In the memorandum supporting his motion to dismiss, the Howard County Sheriff indicated that Acting Lieutenant Andre's description of the weather policy in Anne Arundel County was an accurate summary of the policy in Howard County. Thornton Mellon fails to draw our attention to any evidence whatsoever that the weather policy in Howard County differed at all from the policy in Anne Arundel County, let alone in a way material to the issue before us.
In opposition to the motions to dismiss, Thornton Mellon contended that there was no way to know or plan for how the Sheriffs would choose to follow the weather policy and asked rhetorical questions, such as: "Are there certain months that writs simply will not be issued?" Thornton Mellon does not identify any evidence contradicting the averments that the Sheriffs do not refuse to serve writs of possession during months when the weather is poor nor did Thornton Mellon provide a counter-affidavit to that effect.
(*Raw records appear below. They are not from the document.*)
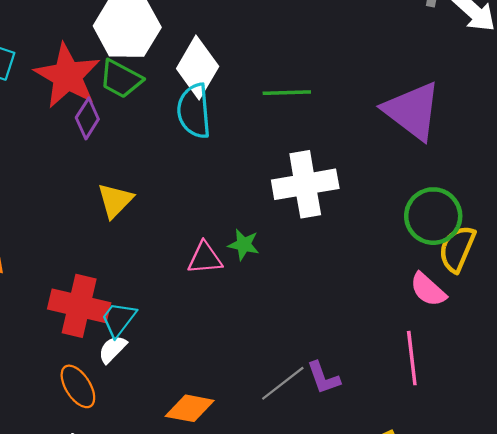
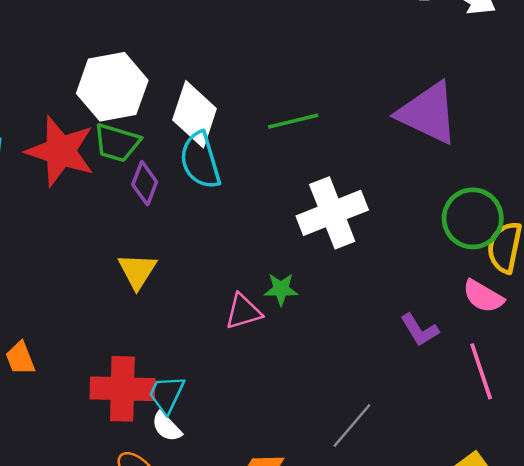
purple diamond: (87, 118) -> (145, 183), moved
white semicircle: (112, 349) -> (167, 427), turned -76
purple L-shape: (323, 378) -> (420, 330), moved

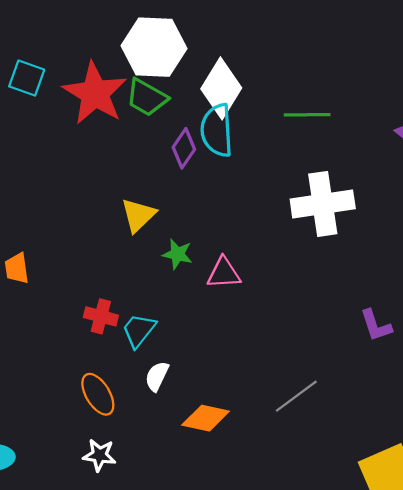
purple diamond: (145, 183) -> (184, 148), moved
green star: (281, 289) -> (178, 254), moved
red cross: (122, 389) -> (101, 316), size x0.6
white semicircle: (167, 427) -> (157, 376), moved, turned 56

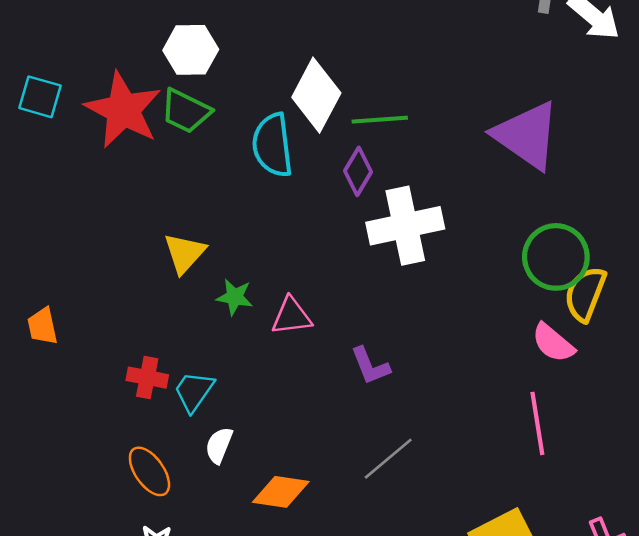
white hexagon: (154, 47) -> (191, 50), size x0.7
white diamond: (221, 88) -> (316, 95), moved
purple diamond: (184, 148) -> (358, 171), moved
purple L-shape: (376, 325) -> (370, 366), moved

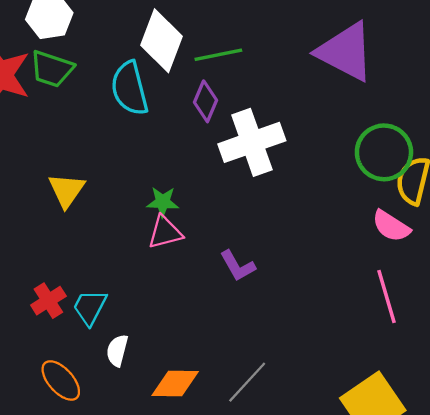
green star: (235, 297) -> (163, 202), moved
red cross: (147, 378) -> (48, 301), turned -36
gray line: (388, 459) -> (247, 382), moved

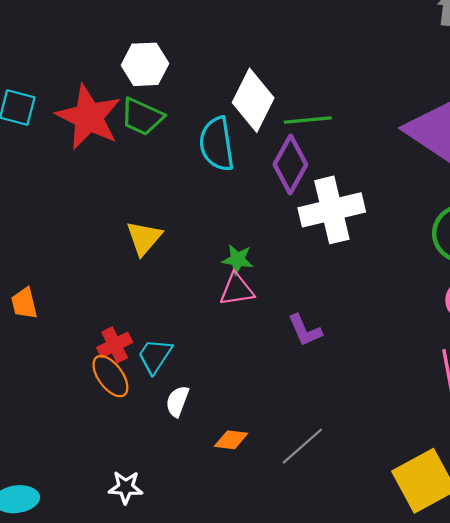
purple diamond: (206, 101) -> (290, 165), size x1.4
orange ellipse: (61, 380) -> (110, 376), moved
orange diamond: (175, 383) -> (231, 440), size x0.7

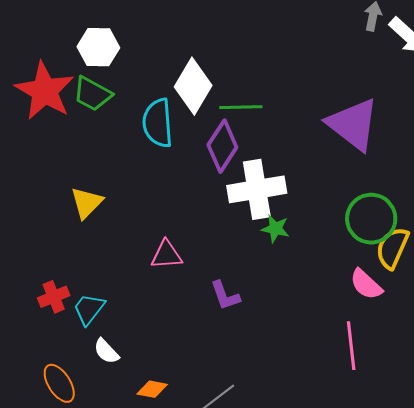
green star: (238, 260) -> (275, 229), moved
orange ellipse: (110, 376) -> (59, 383), moved
white semicircle: (177, 401) -> (106, 351), turned -68

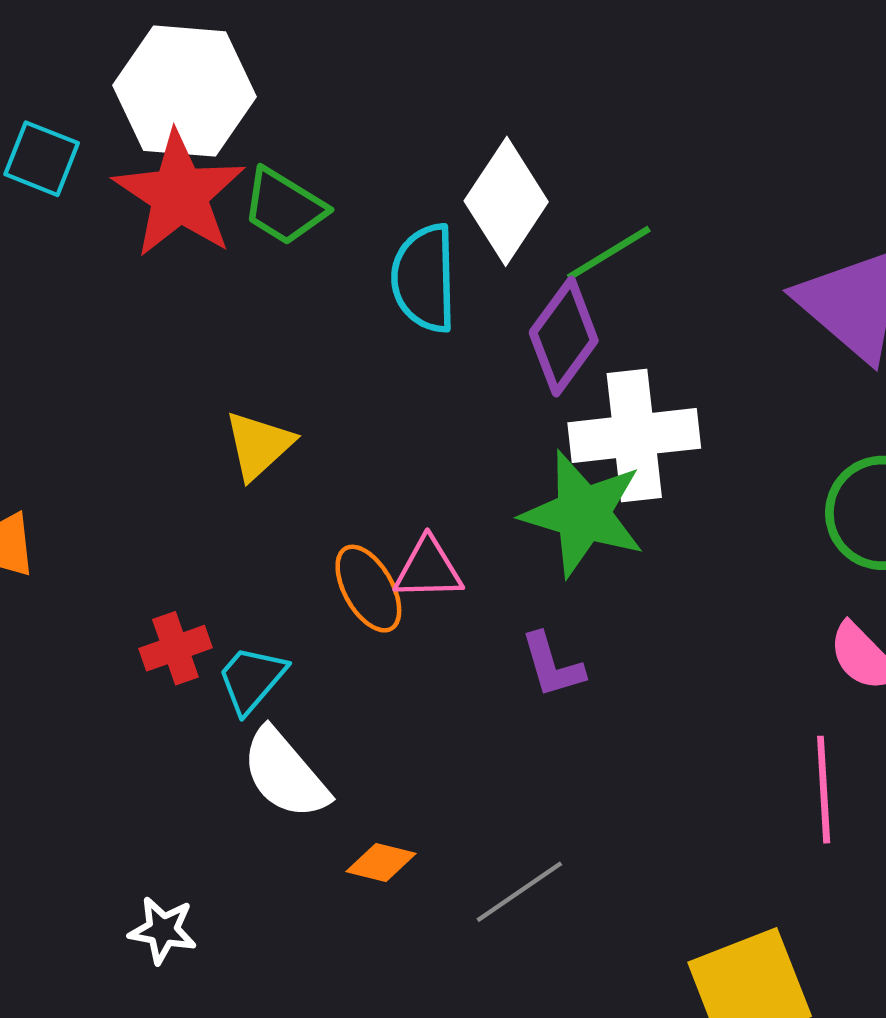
white hexagon: (98, 47) -> (185, 91), moved, size x1.5
green line: (241, 107) -> (609, 253), turned -33
green star: (275, 229) -> (583, 514), moved, size x2.0
white semicircle: (106, 351) -> (285, 774), size x1.6
orange ellipse: (59, 383) -> (368, 589), moved

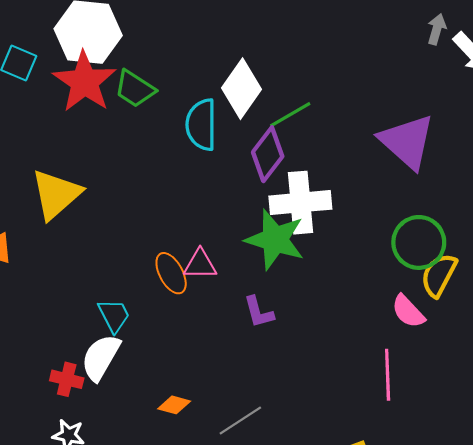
yellow triangle: (259, 445) -> (56, 194), moved, size x1.5
red cross: (175, 648) -> (67, 379), moved, turned 32
cyan trapezoid: (252, 679) -> (114, 315), turned 111
white semicircle: (285, 774) -> (101, 357), moved, turned 69

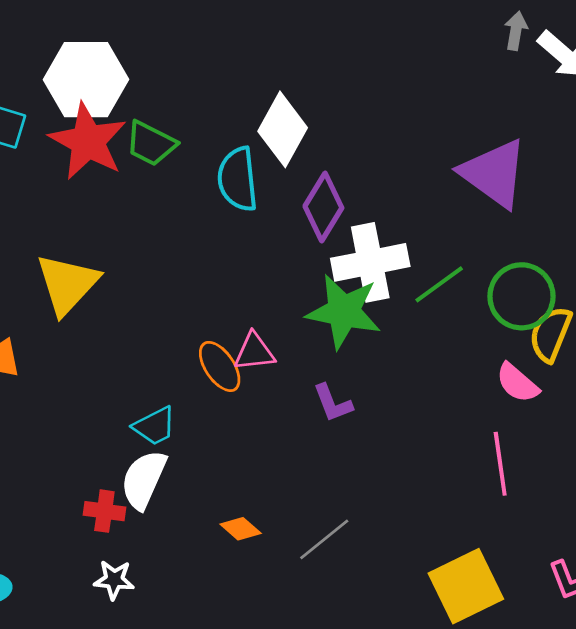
green line: (290, 115) -> (439, 284), moved
cyan trapezoid: (114, 315) -> (155, 426), turned 96
orange diamond: (174, 405) -> (241, 529), turned 32

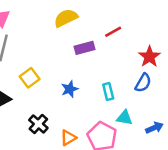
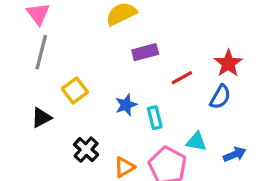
red line: (113, 32) -> (182, 78), moved
cyan rectangle: (108, 92) -> (155, 118), moved

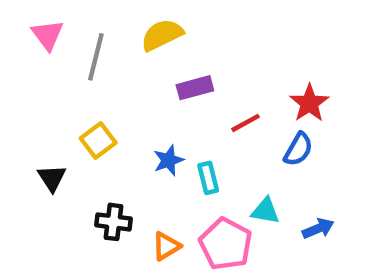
gray line: (41, 52) -> (96, 57), moved
black triangle: (41, 118) -> (52, 178), turned -35
black cross: (86, 150) -> (114, 222), turned -35

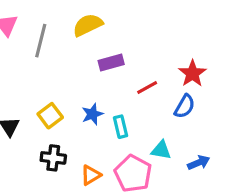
yellow square: (98, 141) -> (50, 116), moved

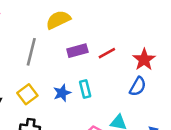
gray line: (41, 41) -> (31, 52), moved
red line: (147, 88) -> (107, 53), moved
cyan rectangle: (121, 127) -> (85, 89), moved

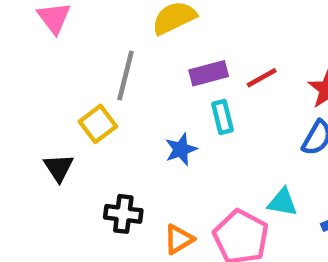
cyan rectangle: (85, 89) -> (222, 117), moved
yellow square: (27, 94) -> (98, 124), moved

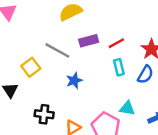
gray line: (126, 76) -> (57, 50), moved, turned -75
cyan rectangle: (222, 117) -> (119, 67), moved

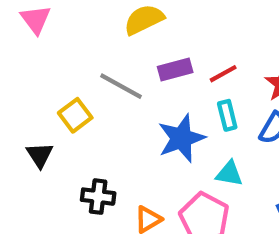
blue star: (74, 81) -> (181, 138), moved, size x1.6
cyan triangle: (127, 108) -> (229, 174), moved

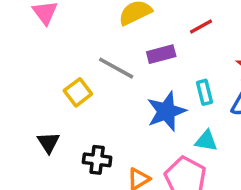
red line: (223, 74) -> (201, 26), moved
black triangle: (40, 155) -> (49, 143), moved

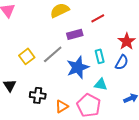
gray line: (116, 68) -> (53, 54), moved, turned -70

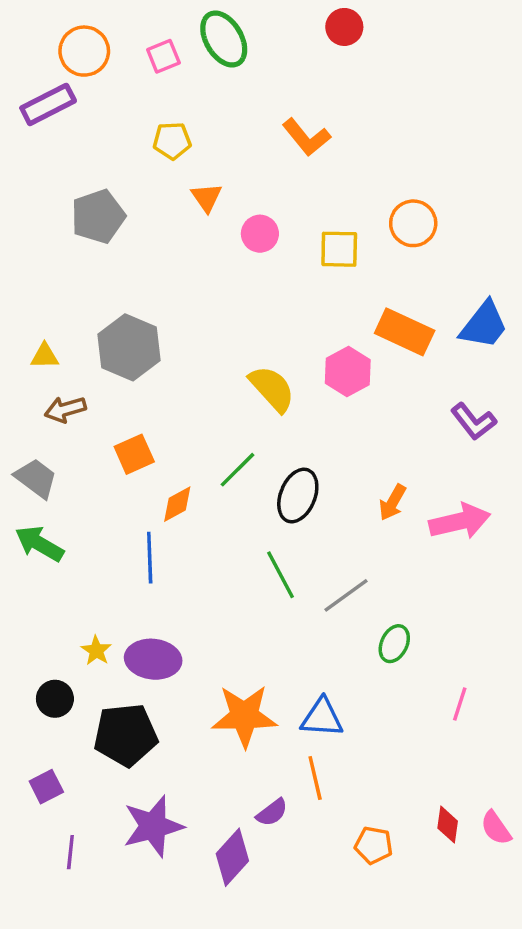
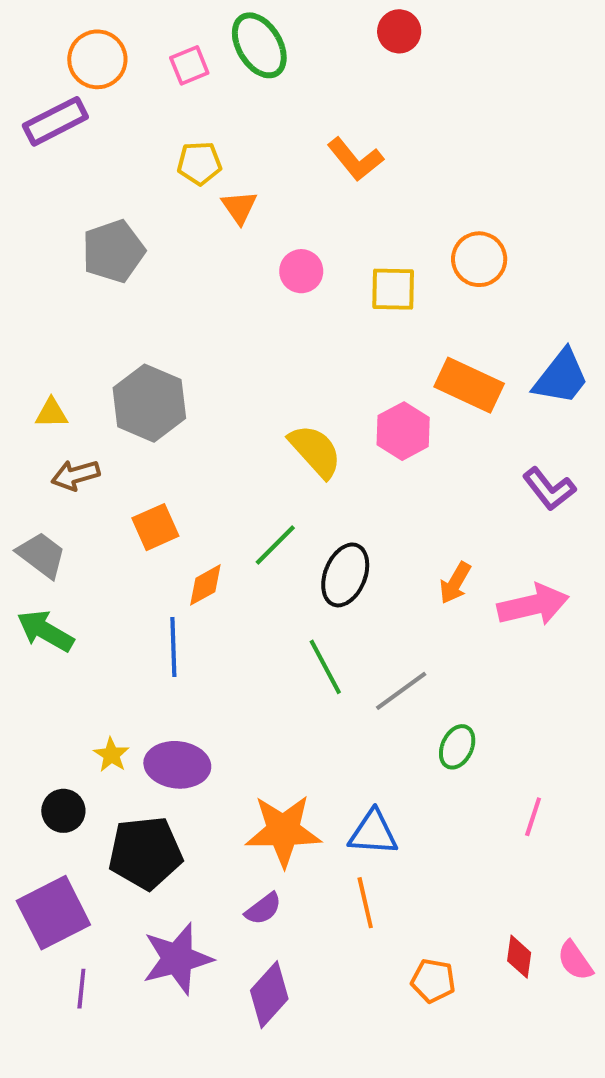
orange triangle: (207, 197) -> (239, 207), moved
purple square: (46, 787) -> (53, 913), size x1.8
purple semicircle: (272, 812) -> (263, 909), moved

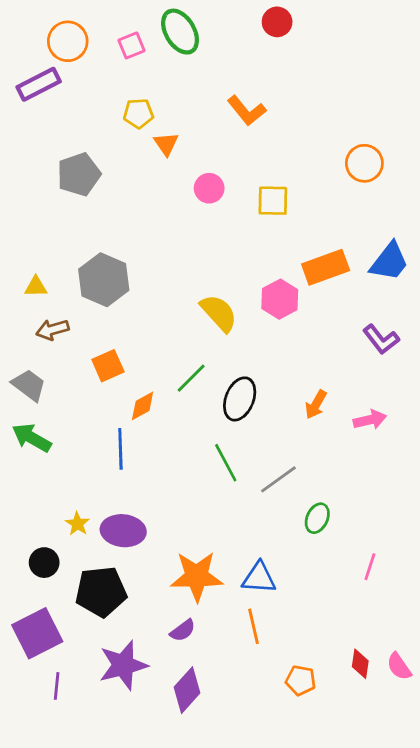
orange circle: (479, 259) -> (364, 163), moved
orange rectangle: (469, 385) -> (326, 267), turned -45
pink arrow: (533, 605) -> (370, 420), size x0.7

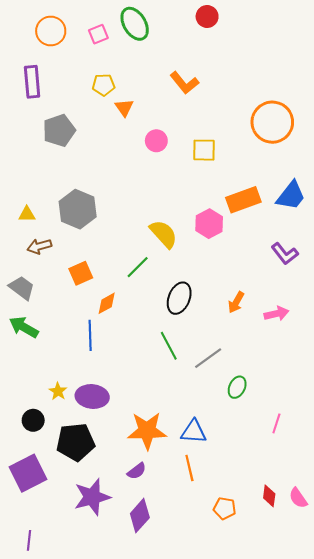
purple rectangle: (39, 84) -> (32, 82), moved, turned -68
orange circle: (364, 163) -> (272, 122), size x1.5
green line: (191, 378) -> (138, 267), moved
purple line: (57, 686) -> (29, 540), moved

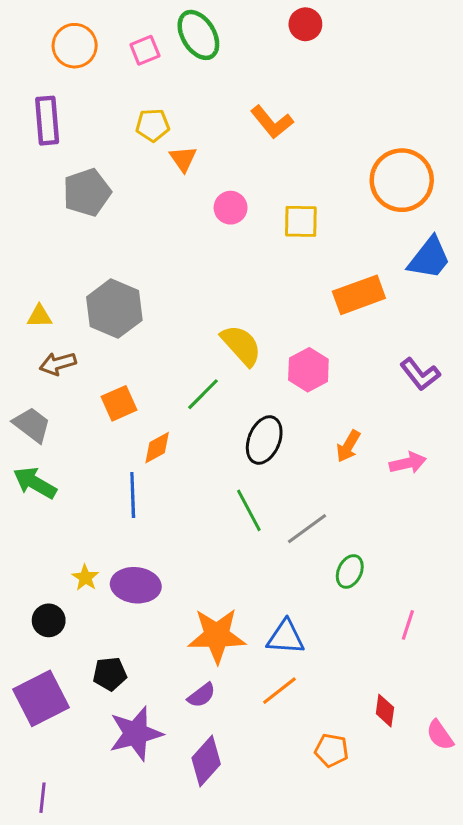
blue trapezoid: (291, 196) -> (429, 258), moved
pink hexagon: (209, 224) -> (308, 370), moved
black pentagon: (76, 442) -> (110, 674), moved, size x0.6
orange line: (189, 468) -> (279, 691), turned 65
red diamond: (269, 496) -> (385, 711), moved

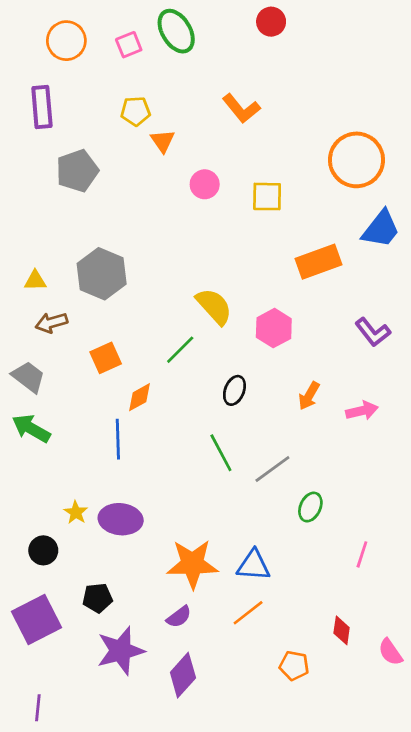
black ellipse: (264, 440) -> (234, 390), size x0.7

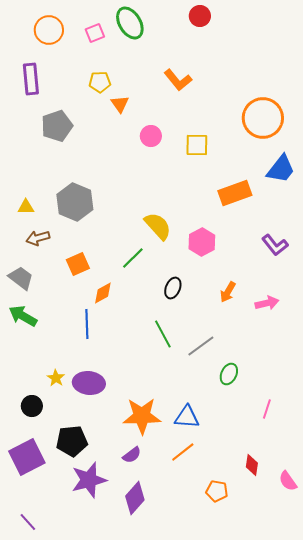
black pentagon: (98, 598) -> (72, 441), size x1.4
purple line: (38, 708) -> (28, 522), turned -48

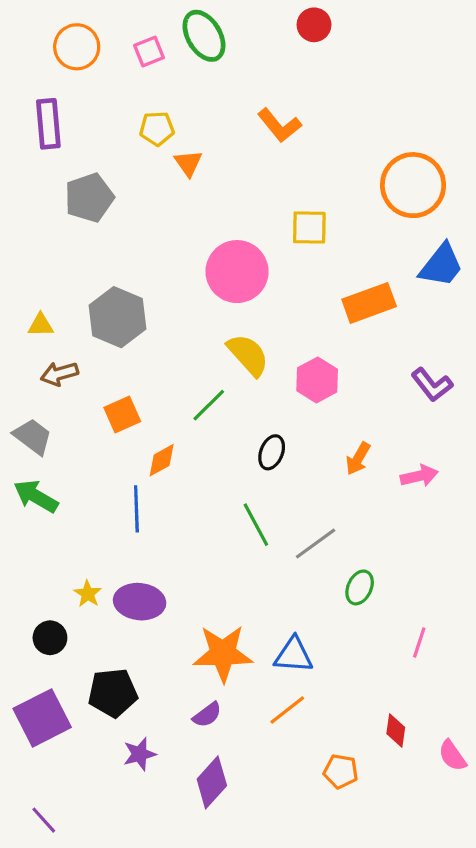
pink circle: (151, 136) -> (237, 272), moved, size x1.8
purple star: (89, 480) -> (140, 754), size x0.6

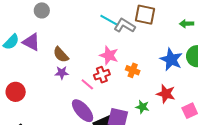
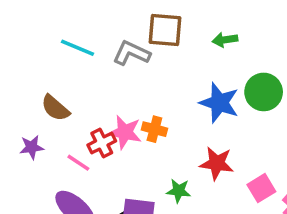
cyan line: (109, 20) -> (77, 48), moved
green arrow: (187, 24) -> (225, 40), moved
brown semicircle: (61, 55) -> (55, 108), moved
pink star: (109, 55) -> (125, 132), moved

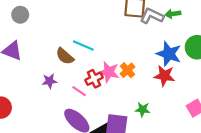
cyan line: (77, 48) -> (83, 46), moved
gray L-shape: (131, 53) -> (152, 16), moved
orange cross: (154, 129) -> (128, 70), turned 32
red star: (217, 163) -> (164, 76), moved

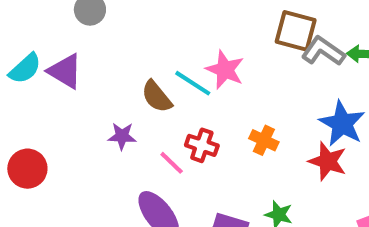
orange cross: (128, 70) -> (264, 140), turned -32
pink star: (109, 72) -> (225, 70), moved
red cross: (94, 79) -> (202, 145), turned 35

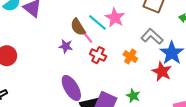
gray L-shape: (323, 51) -> (152, 37), moved
purple star: (122, 136) -> (66, 46), moved
pink line: (172, 163) -> (87, 37), moved

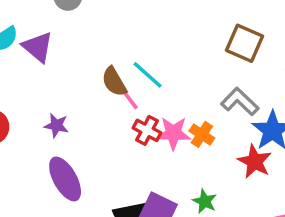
pink star: (115, 18) -> (173, 133), moved, turned -30
purple star: (66, 46) -> (56, 125), moved
purple ellipse: (71, 88) -> (65, 179), moved

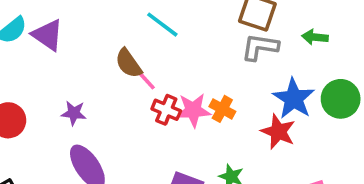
cyan line: (148, 75) -> (162, 25), moved
gray L-shape: (240, 102) -> (260, 47), moved, turned -30

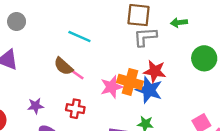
blue star: (294, 99) -> (149, 90), moved
orange cross: (222, 109) -> (130, 82), size x1.5
red cross: (166, 110) -> (75, 109), moved
red star: (278, 132) -> (155, 71), moved

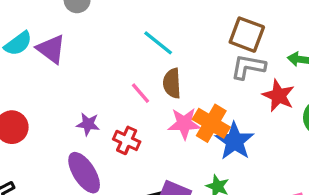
brown semicircle: (63, 66) -> (172, 83), moved, turned 30
red star: (155, 71) -> (279, 96), moved
purple star: (36, 106) -> (88, 124), moved

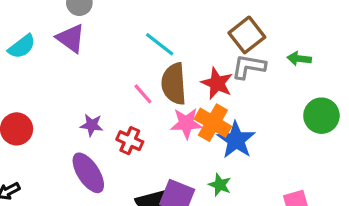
brown square: (247, 35) -> (247, 35), turned 32
purple triangle: (51, 49) -> (71, 38), moved
brown semicircle: (172, 83) -> (174, 84), size x1.4
red star: (279, 96) -> (217, 83), moved

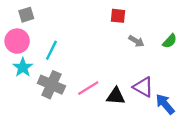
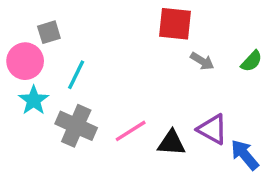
gray square: (26, 15) -> (49, 32), moved
red square: (118, 16) -> (175, 24), size x1.5

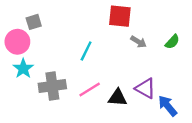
cyan line: (76, 75) -> (86, 51), moved
gray cross: (76, 126) -> (52, 86), turned -32

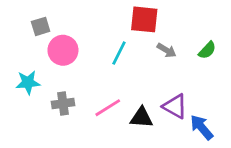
pink circle: (17, 42) -> (63, 50), moved
cyan line: (86, 51) -> (119, 53), moved
cyan star: (23, 69) -> (28, 82), turned 30
gray cross: (52, 86) -> (63, 103), size x0.7

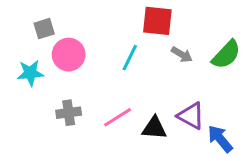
green semicircle: (207, 50) -> (226, 55), size x1.5
cyan star: (28, 82) -> (30, 73), moved

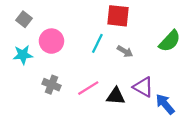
gray square: (44, 29) -> (24, 19), moved, turned -35
gray arrow: (182, 55) -> (125, 51), moved
gray cross: (69, 113) -> (51, 85), turned 30

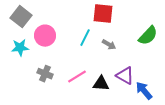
gray square: (24, 19) -> (21, 17), size x1.5

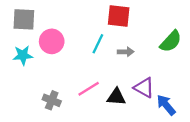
gray square: (21, 17) -> (24, 19), turned -35
gray arrow: (109, 45) -> (126, 52), turned -32
gray cross: (45, 74) -> (52, 100), moved

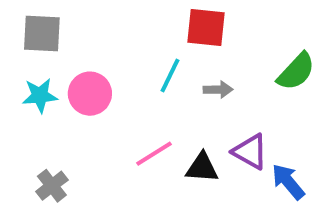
pink circle: (52, 41) -> (90, 94), moved
gray cross: (52, 100) -> (52, 186), moved, turned 30

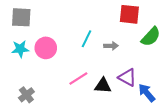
red square: (206, 28) -> (129, 14), moved

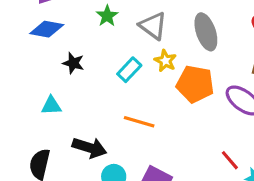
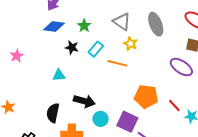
green star: (107, 16) -> (84, 26), moved
cyan rectangle: (129, 70) -> (96, 49), moved
orange pentagon: (195, 84) -> (146, 97), moved
orange line: (139, 122) -> (117, 63), moved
Without more, Thornton Mellon's bald, unsupported allegation in the complaints, i.e ., that the Sheriffs refuse to serve writs during certain months, is insufficient to generate a genuine dispute of material fact.
Indeed, Thornton Mellon's above-quoted rhetorical question in the oppositions to the motions to dismiss suggests that there is no such evidence.
Conclusion
The Sheriffs’ ability to adopt mover and weather policies is fairly implied from the express powers and duties afforded sheriffs and the policies are neither unreasonable, arbitrary, nor capricious. In addition, notwithstanding that they have fallen behind on their property taxes, the former property owners are people and deserve to be treated humanely and, at the very least, with a basic level of dignity. We affirm the judgment of the Court of Special Appeals, affirming the circuit courts’ grant of judgment in favor of the Sheriffs.